Madras High Court Lifts Ban on Online Rummy and Poker, Recognizes Them as Games of Skill

Experts, industry association welcome decision, say it upholds difference between games of skill and chance

In a landmark decision, the Madras High Court has distinguished between online games of skill and chance, upholding the Tamil Nadu Prohibition of Online Gambling and Regulation of Online Games Act, 2022, but exempting rummy and poker from its prohibition due to their classification as “games of skill.”

The Division Bench, headed by Chief Justice Sanjay V Gangapurwala and Justice P D Audikesavalu, delivered this verdict after considering writ petitions filed by the All India Gaming Federation and various online gaming companies challenging the constitutional validity of the Act.

While the court rejected the plea to declare the entire Act as ultra vires the Constitution, it set aside the schedule of the Act, including rummy and poker. The court clarified that Section 2(l)(4) of the Act pertains to games of chance and does not apply to games of skill, namely rummy and poker.

The Act, passed last year, was based on recommendations from a committee led by retired Madras High Court judge Justice K Chandru.
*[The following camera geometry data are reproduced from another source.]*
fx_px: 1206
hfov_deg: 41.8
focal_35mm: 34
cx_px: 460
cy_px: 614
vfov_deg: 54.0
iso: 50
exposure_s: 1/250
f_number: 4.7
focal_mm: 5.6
Petitioners contested the committee report, highlighting the absence of domain experts and the committee’s limited understanding of the functioning of online rummy, particularly the role of the Random Number Generator (RNG) Software.
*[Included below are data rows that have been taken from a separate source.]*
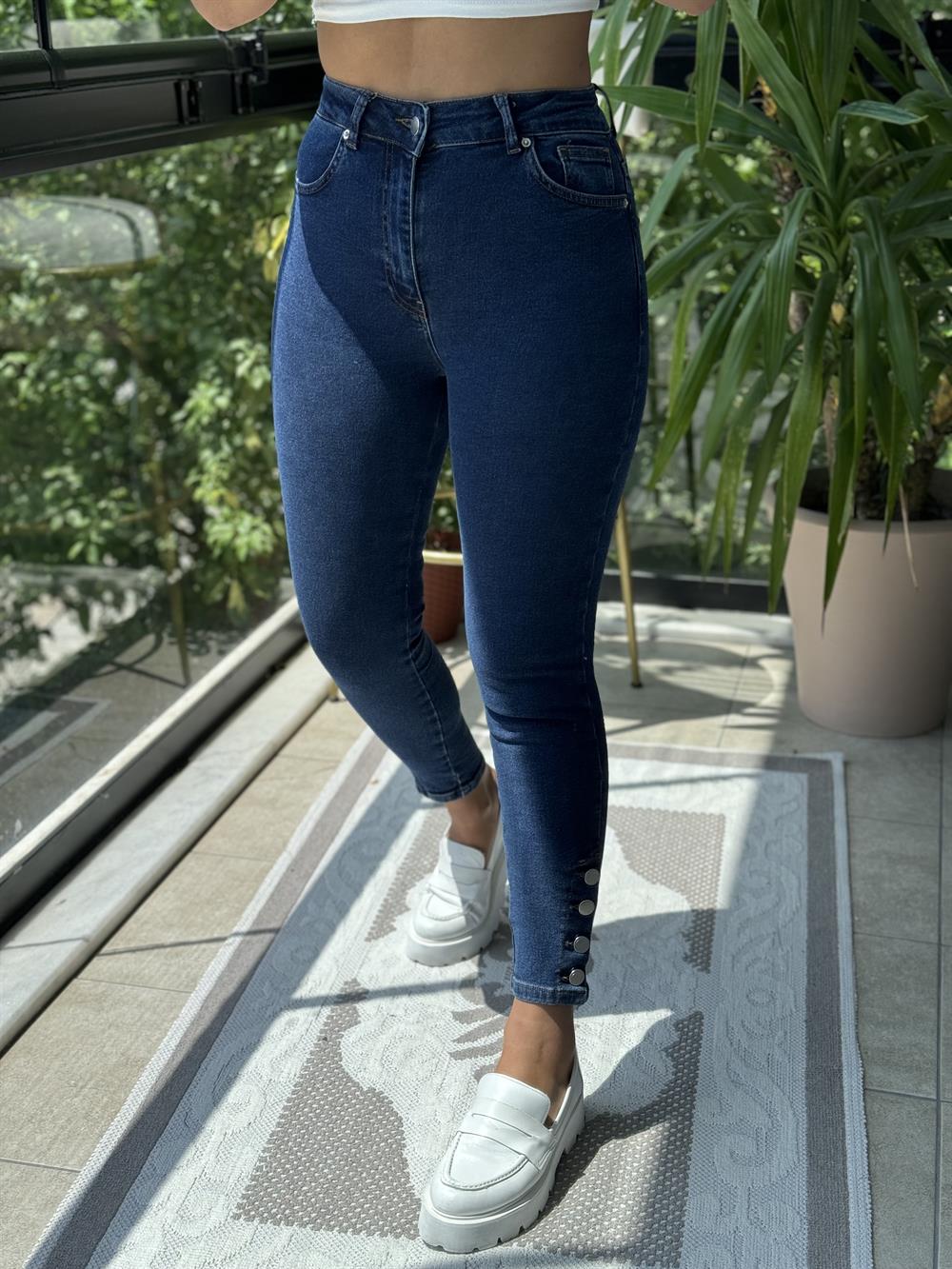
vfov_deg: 39.7
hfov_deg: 30.3
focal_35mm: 48
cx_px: 476
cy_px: 634
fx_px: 1760
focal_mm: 6.76
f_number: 1.78
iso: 64
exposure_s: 1/926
Addressing concerns of potential misuse with bots, the court dismissed the state’s contention, stating that there is no evidence to support the claim that the dealer software possesses knowledge of all cards or can manipulate the dealt or unopened cards.

The court recognized the evolving landscape of digitization and entertainment, emphasizing that the transition to online gaming is a natural progression. It acknowledged that the same cognitive skills are engaged in online games of rummy and poker as in their offline counterparts.
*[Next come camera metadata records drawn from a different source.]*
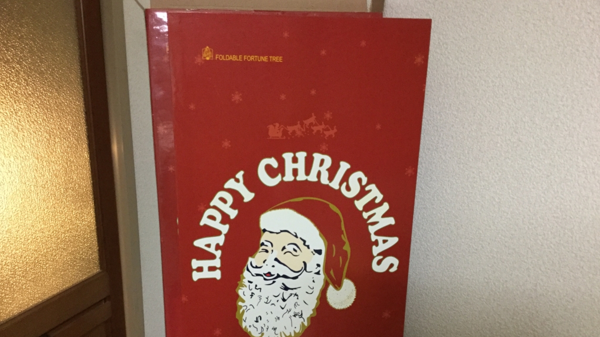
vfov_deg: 34.4
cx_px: 299
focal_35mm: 34
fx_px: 541
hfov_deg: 58.0
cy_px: 216
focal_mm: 3.3
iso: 250
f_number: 2.4
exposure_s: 1/15
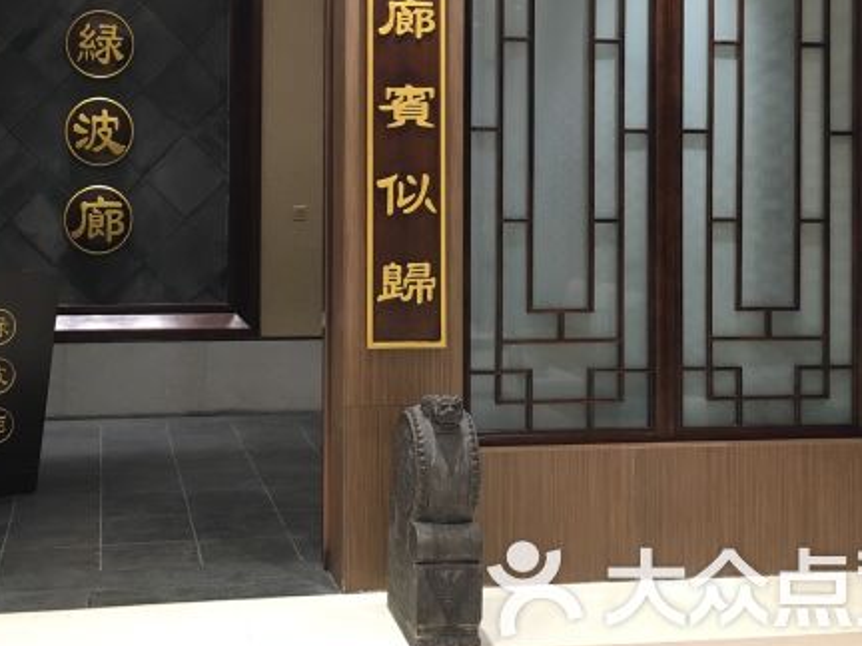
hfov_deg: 40.0
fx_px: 1170
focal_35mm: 47
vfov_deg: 30.4
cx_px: 289
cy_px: 168
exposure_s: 1/33
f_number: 2.2
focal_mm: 4.15
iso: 125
Despite initial hurdles, including the Tamil Nadu Governor’s concerns and the similarity with a previously struck down Amendment Act of 2021, the court affirmed the state’s legislative competence to regulate online gambling. It also underscored the importance of responsible regulation, suggesting that the state may implement reasonable regulations, including time limits and age restrictions.

In conclusion, the court affirmed the status of rummy and poker as card games involving skill, removing any ambiguity about their categorization as games of chance. The ruling provides a balanced approach, allowing for state intervention in case of malpractices while recognizing the legitimacy of online games of skill.